With three children under the age of four, I’m challenged with keeping little bodies safe, fed, clean and happy. They depend entirely on me for those things. You take for granted how easy it is to keep yourself safe, fed, clean and happy – especially if you’ve got a messy child, or a child going through a growth spurt, or a child who is too brave for his own good. Here are a few reasons I think that having three little children depending on you is difficult:

  1. Mobility. You’re always trying to keep track of who can reach what and how quickly and in what way. I’ve got a three year old daughter who basically has her run of the house. There’s pretty much nothing she can’t get to. If she’s too short, she moves a chair to give her a boost. I have an almost two year old son who is a thief. He can find pretty much anything I hide or keep out of sight. I have a two month old son who is completely immobile… for now. But the first time he rolls over? Gone are the days of sitting him on our bed while I get things done. When will he roll over? I hope I don’t find out the hard way.

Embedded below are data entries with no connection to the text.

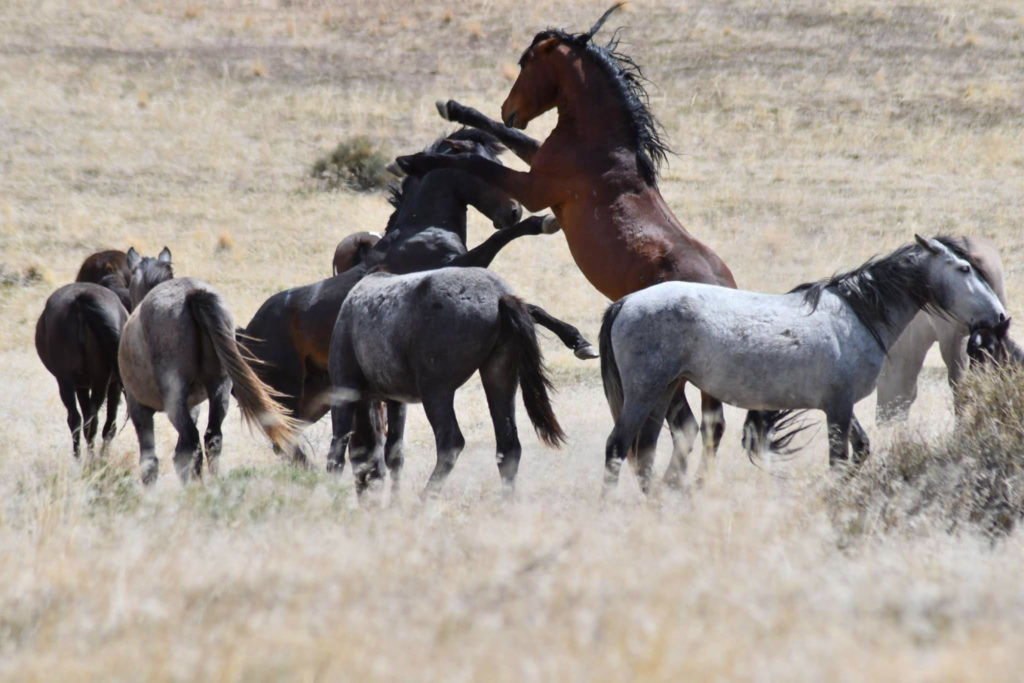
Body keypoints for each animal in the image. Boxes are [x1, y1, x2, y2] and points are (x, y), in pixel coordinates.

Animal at [238, 127, 593, 464]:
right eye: (483, 171)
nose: (513, 211)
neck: (422, 230)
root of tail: (246, 332)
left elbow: (532, 307)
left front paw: (578, 341)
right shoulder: (460, 265)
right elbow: (501, 247)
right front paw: (544, 222)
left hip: (315, 395)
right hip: (288, 393)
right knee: (283, 438)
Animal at [327, 266, 565, 497]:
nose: (366, 494)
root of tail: (499, 296)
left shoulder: (344, 392)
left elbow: (337, 452)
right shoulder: (397, 401)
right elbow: (394, 455)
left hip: (435, 391)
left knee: (451, 443)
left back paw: (424, 499)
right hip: (499, 378)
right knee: (508, 446)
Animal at [399, 3, 745, 485]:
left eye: (526, 62)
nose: (510, 108)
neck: (601, 144)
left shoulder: (532, 188)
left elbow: (476, 162)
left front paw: (415, 159)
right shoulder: (536, 161)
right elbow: (506, 137)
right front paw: (453, 108)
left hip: (671, 376)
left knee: (688, 427)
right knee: (703, 427)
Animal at [598, 235, 1007, 491]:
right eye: (964, 269)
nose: (1001, 317)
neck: (857, 314)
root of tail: (626, 302)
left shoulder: (840, 404)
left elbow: (861, 450)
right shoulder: (838, 407)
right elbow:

  2. Car Seats. I’ve got three children in large, five-point harness car safety seats. That means I have to drive a car big enough to accommodate this. Just before we had our third, we sold my Camry (2003, baby!) and got a (large-ish) mid-size SUV, complete with captain’s seats and a third row. It is enough room to fit all three seats, and even hold another adult back there somewhere, but I’m realizing how annoying it is that not a single one of my kids can buckle themselves in. I have to strap in each and every one of them when we get in the car, including the ones in the back row. Heaven forbid I’m wearing a dress, or the neighbors get a show while I’m getting the kids in the car.

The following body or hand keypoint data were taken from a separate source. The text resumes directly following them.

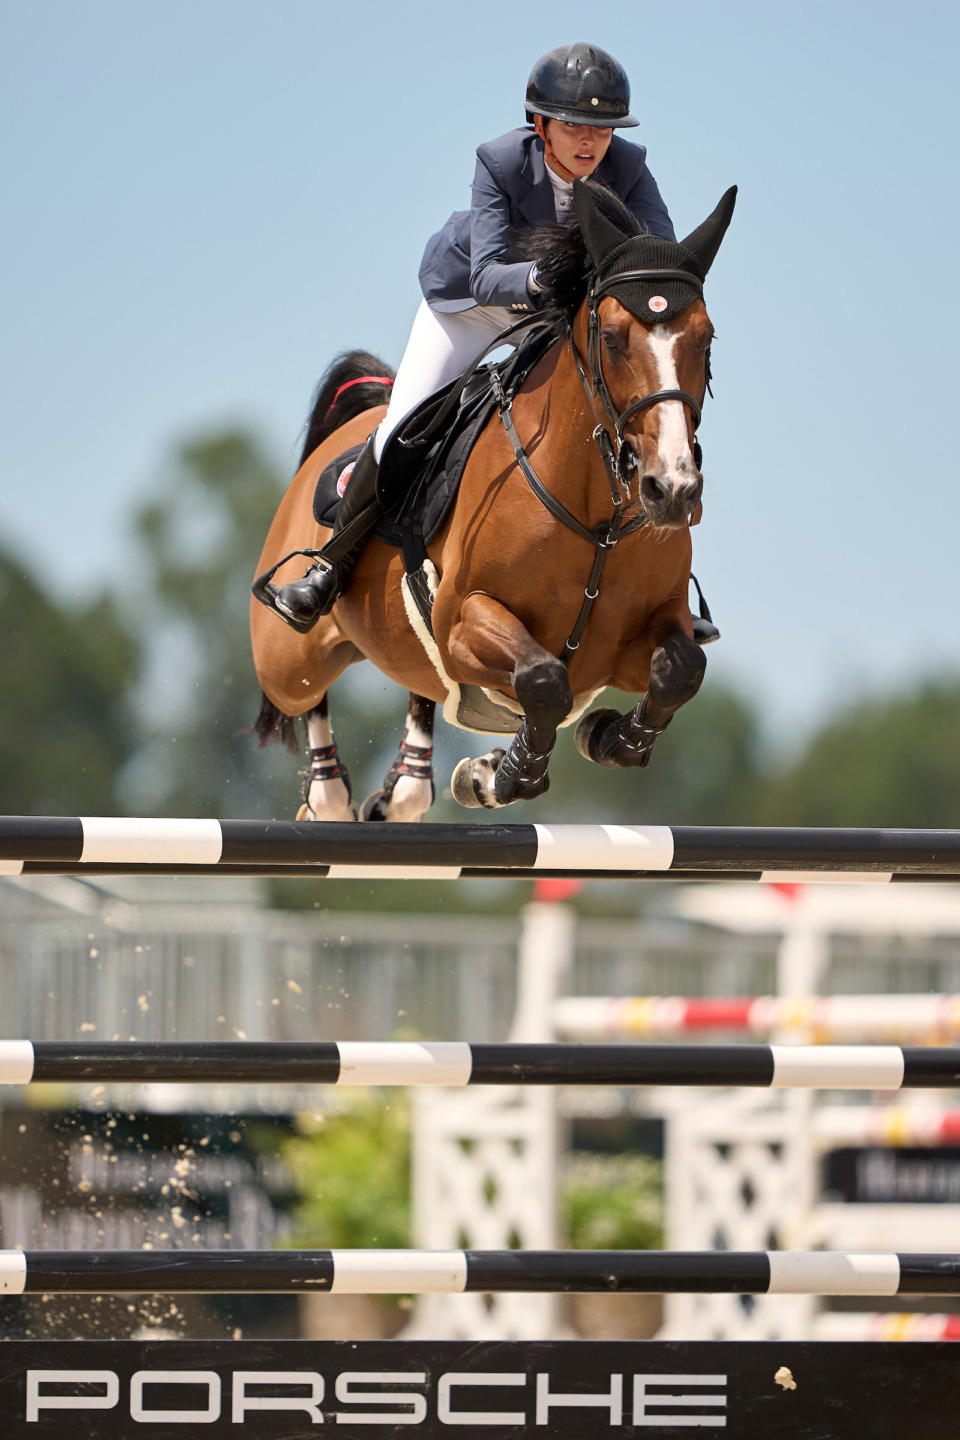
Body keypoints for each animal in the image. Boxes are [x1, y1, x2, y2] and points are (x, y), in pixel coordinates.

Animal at [247, 180, 736, 823]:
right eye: (611, 339)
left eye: (706, 340)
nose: (672, 490)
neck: (597, 518)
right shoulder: (463, 622)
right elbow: (543, 678)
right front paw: (502, 775)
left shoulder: (636, 640)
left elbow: (680, 669)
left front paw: (605, 738)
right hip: (286, 657)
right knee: (306, 694)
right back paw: (330, 789)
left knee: (423, 693)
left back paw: (406, 786)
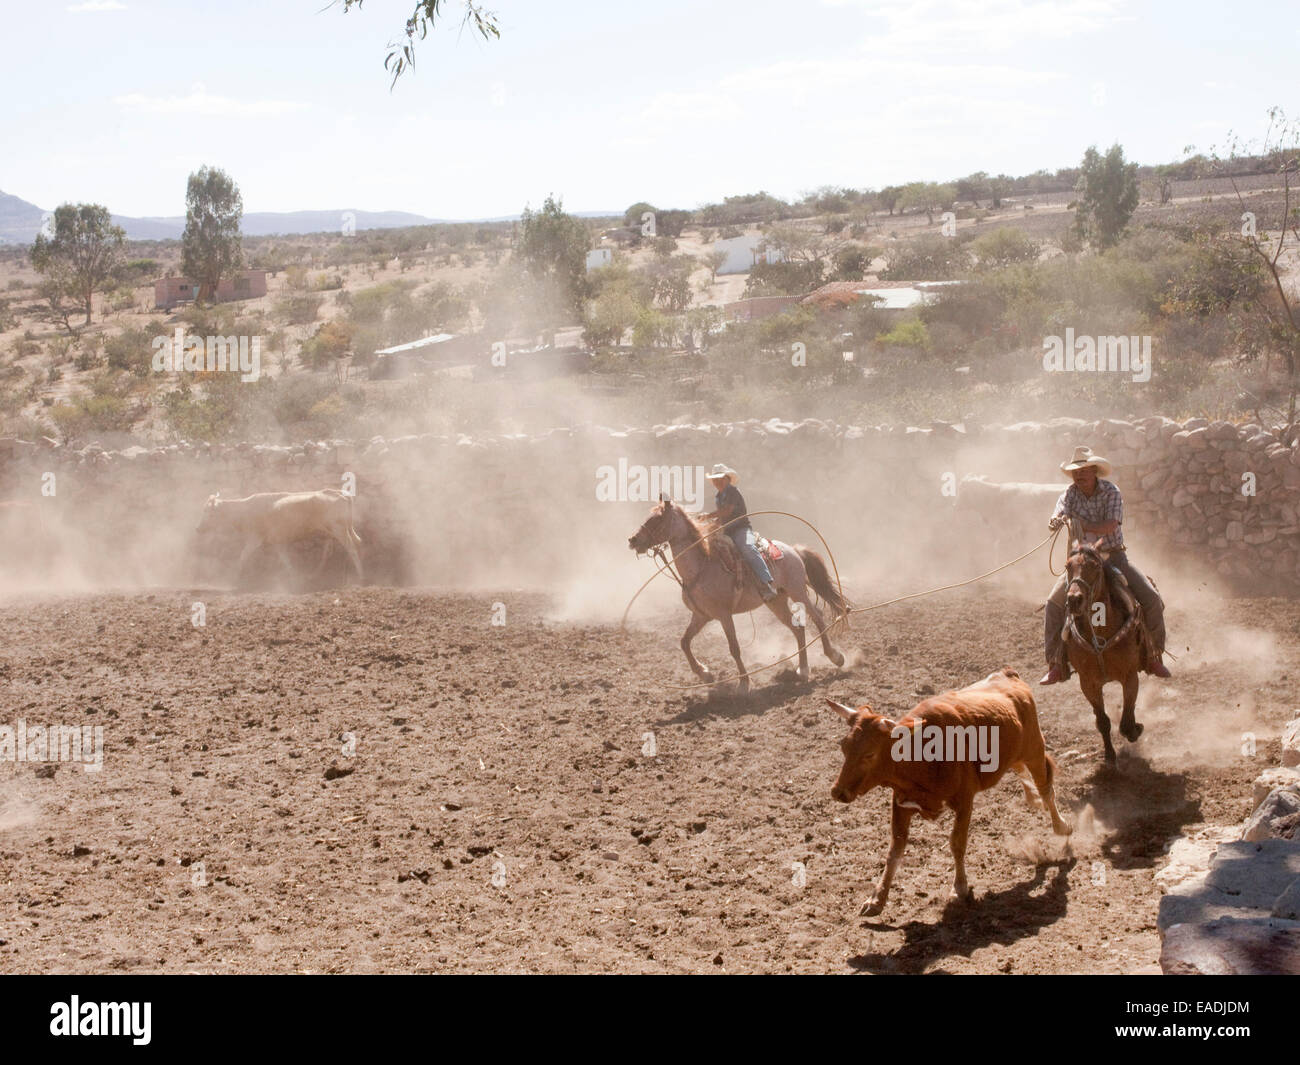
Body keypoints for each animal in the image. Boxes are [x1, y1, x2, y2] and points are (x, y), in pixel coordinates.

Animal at [195, 491, 364, 582]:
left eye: (207, 511)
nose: (198, 528)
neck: (244, 510)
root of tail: (339, 493)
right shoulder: (277, 541)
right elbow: (285, 560)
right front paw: (294, 576)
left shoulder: (255, 537)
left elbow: (243, 556)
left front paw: (233, 578)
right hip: (330, 532)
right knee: (328, 551)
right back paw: (315, 574)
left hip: (339, 529)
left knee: (352, 548)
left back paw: (360, 574)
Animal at [624, 496, 847, 691]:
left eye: (656, 519)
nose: (632, 540)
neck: (700, 568)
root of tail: (793, 549)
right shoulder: (701, 615)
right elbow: (684, 642)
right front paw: (705, 674)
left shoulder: (724, 615)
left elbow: (734, 648)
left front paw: (743, 684)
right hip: (776, 601)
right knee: (798, 628)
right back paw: (802, 670)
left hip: (797, 590)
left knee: (817, 616)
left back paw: (835, 657)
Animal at [826, 665, 1071, 915]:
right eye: (843, 747)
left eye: (869, 754)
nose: (838, 791)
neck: (921, 754)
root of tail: (1008, 674)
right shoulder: (901, 803)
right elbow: (894, 851)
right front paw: (876, 899)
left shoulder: (964, 802)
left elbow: (957, 843)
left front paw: (959, 888)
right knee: (1022, 771)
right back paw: (1033, 799)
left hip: (1034, 749)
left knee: (1046, 788)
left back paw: (1061, 825)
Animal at [1066, 546, 1149, 764]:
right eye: (1068, 566)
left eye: (1095, 566)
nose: (1074, 599)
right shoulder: (1088, 683)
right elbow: (1103, 721)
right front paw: (1110, 757)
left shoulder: (1130, 676)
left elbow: (1126, 718)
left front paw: (1135, 729)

  3. Meal Time. This, all things considered, isn’t as bad as it could be. Most of the time, my big kids are great eaters. They eat what Hubby and I eat, almost without fail. My youngest is obviously not eating, but taking bottles, so he needs someone to feed it to him, unless we time it to happen right before or after. But when the rest of us sit down to eat, there are two main issues. My threenager can’t sit in her chair for more than 90 seconds at a time (We end up threatening to throw her food away. She knows she has to be finished to get up, so if she’s up, we “assume she’s finished” and tell her we’re throwing the food away) and my not-quite-two year old eats great for most of the meal, and when he’s done, his plate and the rest of the food hit the floor immediately, with no warning. Hubby and I share meal duty: one is always convincing EK to stay seated, and the other is always on the lookout for flying food/utensils from J.

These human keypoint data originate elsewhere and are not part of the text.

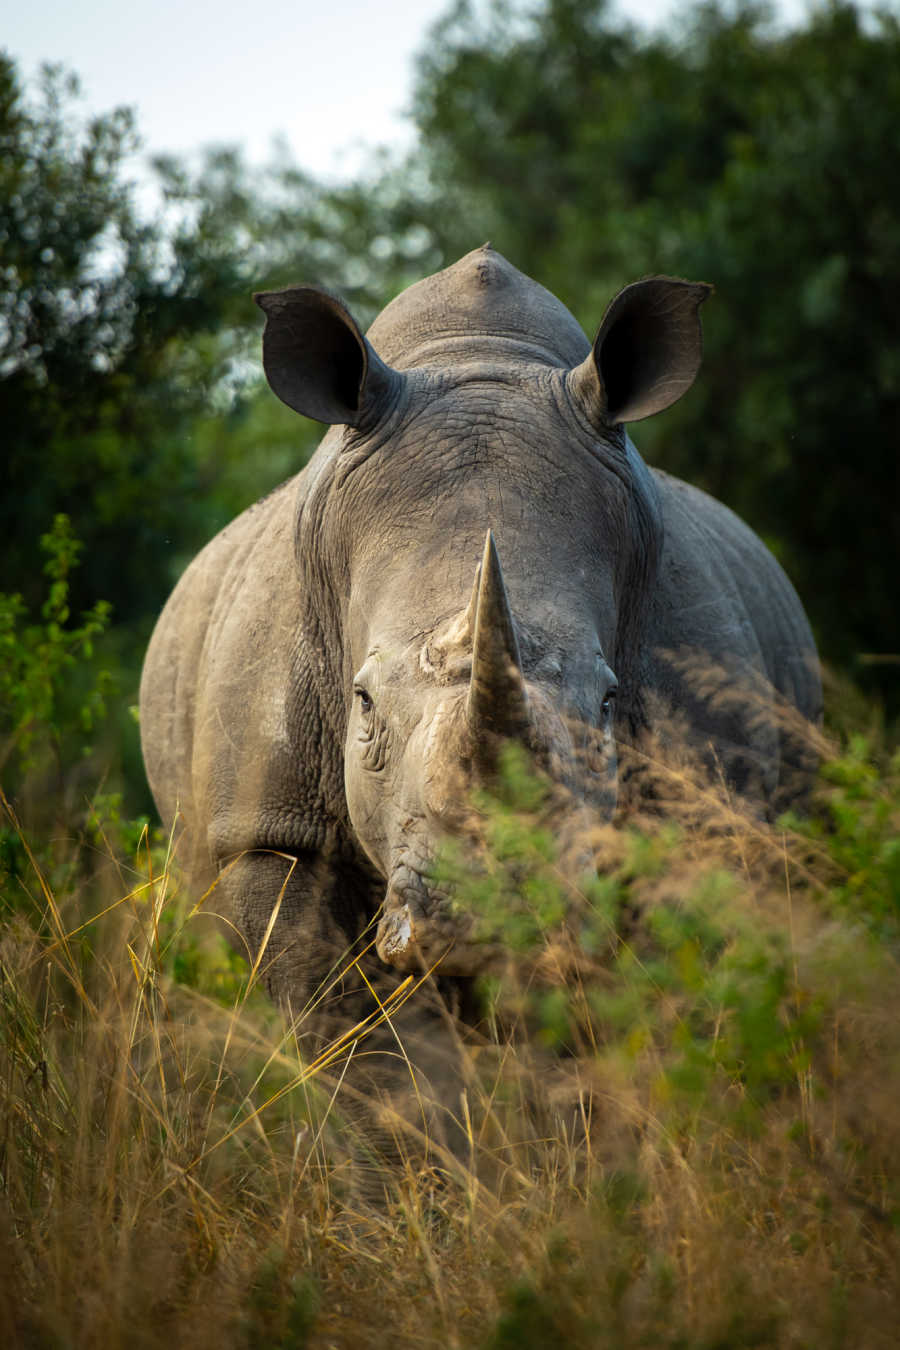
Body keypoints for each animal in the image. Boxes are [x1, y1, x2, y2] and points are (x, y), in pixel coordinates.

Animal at [141, 245, 825, 1020]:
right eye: (363, 702)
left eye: (608, 703)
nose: (491, 922)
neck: (477, 352)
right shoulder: (267, 832)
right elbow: (323, 1004)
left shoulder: (706, 811)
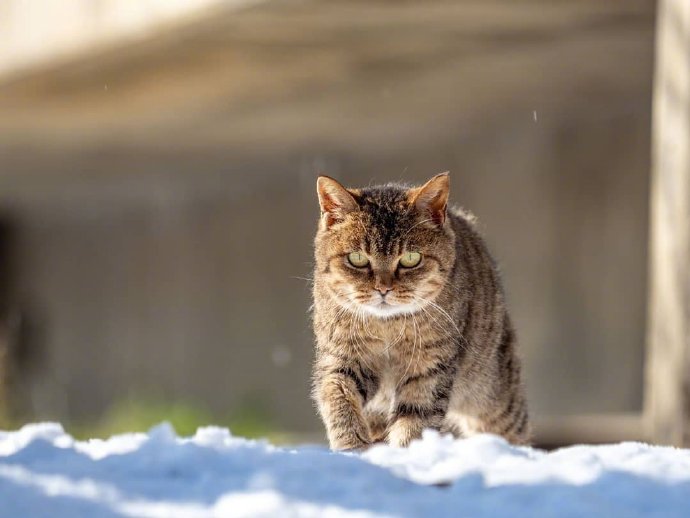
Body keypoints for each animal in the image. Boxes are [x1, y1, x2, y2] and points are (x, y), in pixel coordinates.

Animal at [310, 175, 528, 450]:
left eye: (411, 258)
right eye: (357, 259)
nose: (383, 289)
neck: (388, 326)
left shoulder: (429, 368)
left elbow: (415, 420)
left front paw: (406, 453)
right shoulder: (343, 357)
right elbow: (339, 398)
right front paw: (352, 446)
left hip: (496, 397)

  4. Lack of Self-Sufficiency. Sometimes, I take for granted how self-sufficient EK is. At 3 1/2, she usually goes to the bathroom by herself, she can dress herself, feed herself (if I make the food, of course), move herself around (with less concern about her running off) and basically entertain herself. With J, I’m still changing his diapers, dressing him (he’s at least getting more helpful with that), making sure he doesn’t run away, fall off something, or spill my favorite nail polish all over my bedroom floor (oh wait, that happened last week). And D? Well obviously at two months old I’m doing everything for him. I don’t mind – really, I don’t. But sometimes, it’s nice to go out to lunch with mygirlfriends and not have to order their food, ask them not to spill their water in their laps, and keep them from throwing the plate in the floor when they’re done. I don’t even have to take them to the potty!
  5. Bedtime. Every single one of them needs (or thinks they need) a long one-on-one with both parents at bedtime. They all also need (or think they need) to go to bed around the same time. We end up tag-teaming. We have a pretty good routine, but especially now that we’ve added a third kid with the same bedtime into the mix, we have had to get creative. Rotating through rooms, lullabies, soothing promises of tomorrow, and a little extra screen time have saved us from heartache, but also lengthened the time between family dinner and grown up freedom considerably.

My family is good crazy, needy and wonderful. Each day is an adventure, full of giggles, snuggles, messes and walking really slowly. Just surviving a day is the most hilarious, challenging, and heartwarming thing I could ever do.